**WHAT YOU NEED TO DO:**
Among the lines below, copy exactly those from the one with "wrist: (170, 339)" through the one with "thumb ip: (192, 159)", counting both ends.
::: RECORDS SHOWN :::
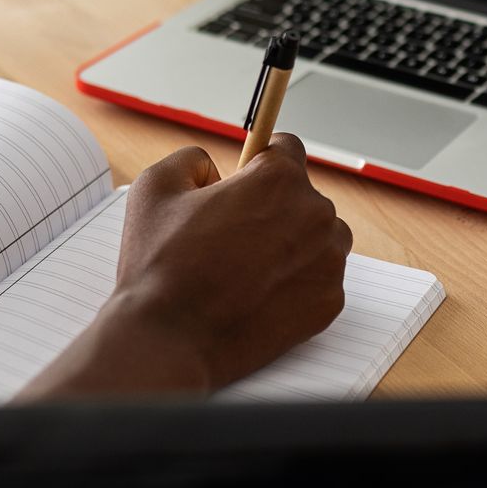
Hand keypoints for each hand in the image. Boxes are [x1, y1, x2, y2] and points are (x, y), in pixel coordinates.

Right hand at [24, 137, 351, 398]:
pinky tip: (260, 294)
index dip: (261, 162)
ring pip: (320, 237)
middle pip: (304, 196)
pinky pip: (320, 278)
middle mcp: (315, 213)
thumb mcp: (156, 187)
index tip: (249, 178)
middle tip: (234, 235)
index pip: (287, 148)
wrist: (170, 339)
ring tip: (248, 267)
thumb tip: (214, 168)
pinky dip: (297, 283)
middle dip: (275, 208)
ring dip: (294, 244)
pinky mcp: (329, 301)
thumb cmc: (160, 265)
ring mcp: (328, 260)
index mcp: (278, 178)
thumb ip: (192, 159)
:::
::: RECORDS SHOWN :::
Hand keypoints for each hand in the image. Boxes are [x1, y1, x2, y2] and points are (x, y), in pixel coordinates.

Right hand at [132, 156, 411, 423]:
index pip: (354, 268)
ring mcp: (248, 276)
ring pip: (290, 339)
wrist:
:::
::: RECORDS SHOWN :::
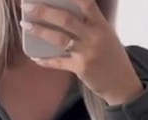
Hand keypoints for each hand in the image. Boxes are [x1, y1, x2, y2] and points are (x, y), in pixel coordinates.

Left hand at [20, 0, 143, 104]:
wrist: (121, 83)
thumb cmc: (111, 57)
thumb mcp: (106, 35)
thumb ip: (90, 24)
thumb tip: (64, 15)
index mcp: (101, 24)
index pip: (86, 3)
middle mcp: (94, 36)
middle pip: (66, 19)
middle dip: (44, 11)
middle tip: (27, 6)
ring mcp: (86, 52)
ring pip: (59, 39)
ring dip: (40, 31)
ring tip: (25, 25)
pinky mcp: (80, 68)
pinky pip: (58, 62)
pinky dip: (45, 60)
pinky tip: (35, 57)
:::
**THE ANSWER:**
wrist: (170, 339)
ring tip: (248, 267)
thumb tip: (214, 168)
pinky dip: (297, 283)
middle dip: (275, 208)
ring dip: (294, 244)
pinky mcp: (329, 301)
thumb cmc: (160, 265)
ring mcp: (328, 260)
index mcp: (278, 178)
thumb ip: (192, 159)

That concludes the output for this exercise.